Dosen FAH UIN Ar-Raniry, Marduati, mengatakan Lamreh merupakan salah satu kawasan bersejarah penting di Aceh karena memiliki berbagai peninggalan dari lintas zaman yang masih dapat ditemukan dalam satu wilayah.
Menurutnya, keberadaan situs-situs tersebut menunjukkan bahwa kawasan pesisir di ujung utara Aceh itu pernah menjadi wilayah strategis yang berperan penting dalam perjalanan sejarah.
“Lapisan sejarah di kawasan Lamreh sangat lengkap dan masih dapat disaksikan hingga hari ini. Karena itu, kawasan ini penting untuk terus dilestarikan dan dikenalkan kepada generasi sekarang maupun yang akan datang,” kata Marduati.
Dalam penjajagan tersebut, rombongan mengunjungi sejumlah situs bersejarah, mulai dari Benteng Indrapatra di Gampong Ladong yang menjadi bukti pengaruh Hindu pada masa lampau. Selain itu, mereka juga menelusuri kawasan perbukitan Lamreh yang menyimpan makam serta batu nisan Islam kuno dengan karakteristik khas yang berbeda dari batu nisan era Kesultanan Aceh Darussalam.
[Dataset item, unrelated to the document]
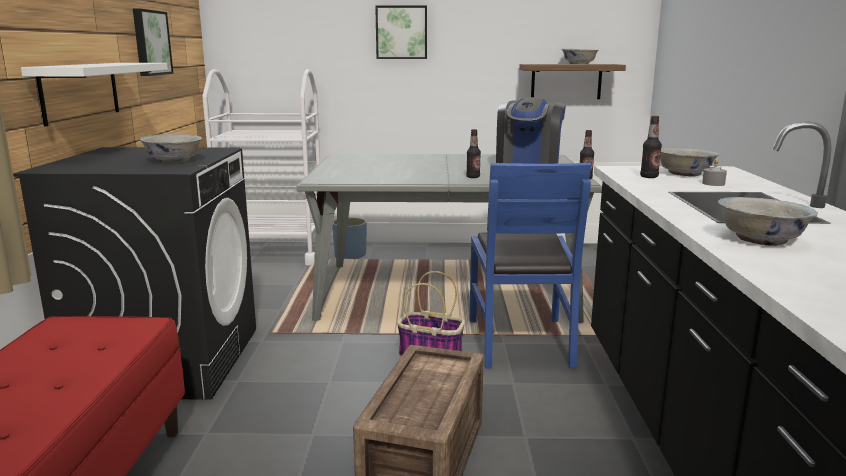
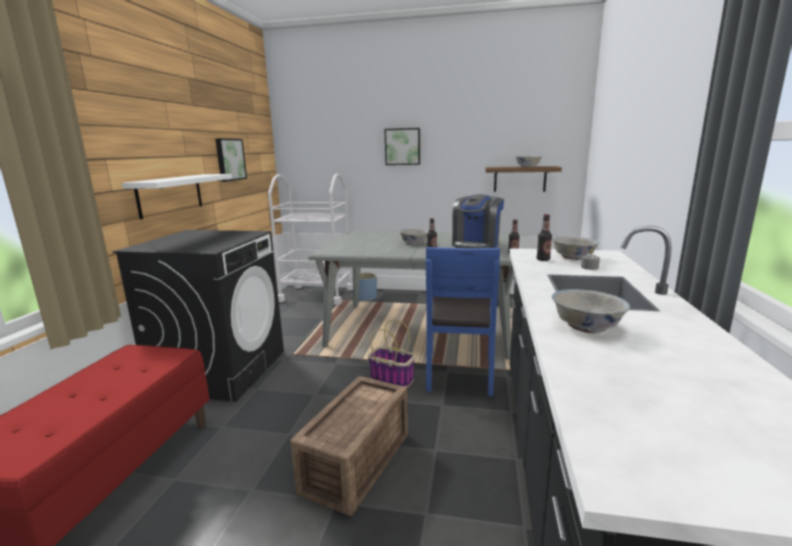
camera: 10 degrees right, 0 degrees up
white bowl [140,134,202,163] -> white bowl moved to [399,229,429,245]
Tidak hanya menyoroti peninggalan Islam, rombongan juga mengunjungi Benteng Inong Balee yang dikenal sebagai simbol peran perempuan Aceh dalam sistem pertahanan kerajaan. Benteng tersebut menjadi pengingat akan kiprah para perempuan pejuang Aceh yang turut menjaga keamanan wilayah pada masa lalu.
Jejak sejarah kolonial turut menjadi perhatian dalam kegiatan tersebut. Di kawasan Ujong Batee, peserta menemukan monumen pendaratan pertama tentara Jepang di Aceh serta sejumlah benteng pertahanan Jepang yang dikenal masyarakat dengan sebutan “Kurok”.
Tidak jauh dari kawasan Lamuri, terdapat pula Benteng Kuta Lubok yang menjadi saksi kehadiran bangsa Portugis di wilayah tersebut.
Guru Besar sejarah UIN Ar-Raniry, Prof. Inayatillah, menjelaskan bahwa berbagai peninggalan sejarah di Lamreh memperlihatkan kemampuan masyarakat Aceh dalam bidang militer dan teknologi persenjataan sejak berabad-abad lalu. Ia mencontohkan kiprah Laksamana Keumalahayati yang memimpin peperangan dengan dukungan persenjataan yang kuat pada abad ke-15.
“Pada abad ke-15, Laksamana Keumalahayati telah memimpin perang menggunakan peralatan tempur yang kuat. Bahkan sejak masa Kerajaan Pasai, Aceh telah memiliki kemampuan militer yang diperhitungkan,” ujarnya.
Menurut Inayatillah, kekuatan Aceh pada masa lalu tidak hanya bertumpu pada senjata tradisional, tetapi juga didukung penggunaan meriam dan berbagai perlengkapan perang lainnya. Kondisi itu menunjukkan bahwa Aceh pernah memiliki kekuatan politik, ekonomi, dan militer yang besar dalam menghadapi berbagai kekuatan asing.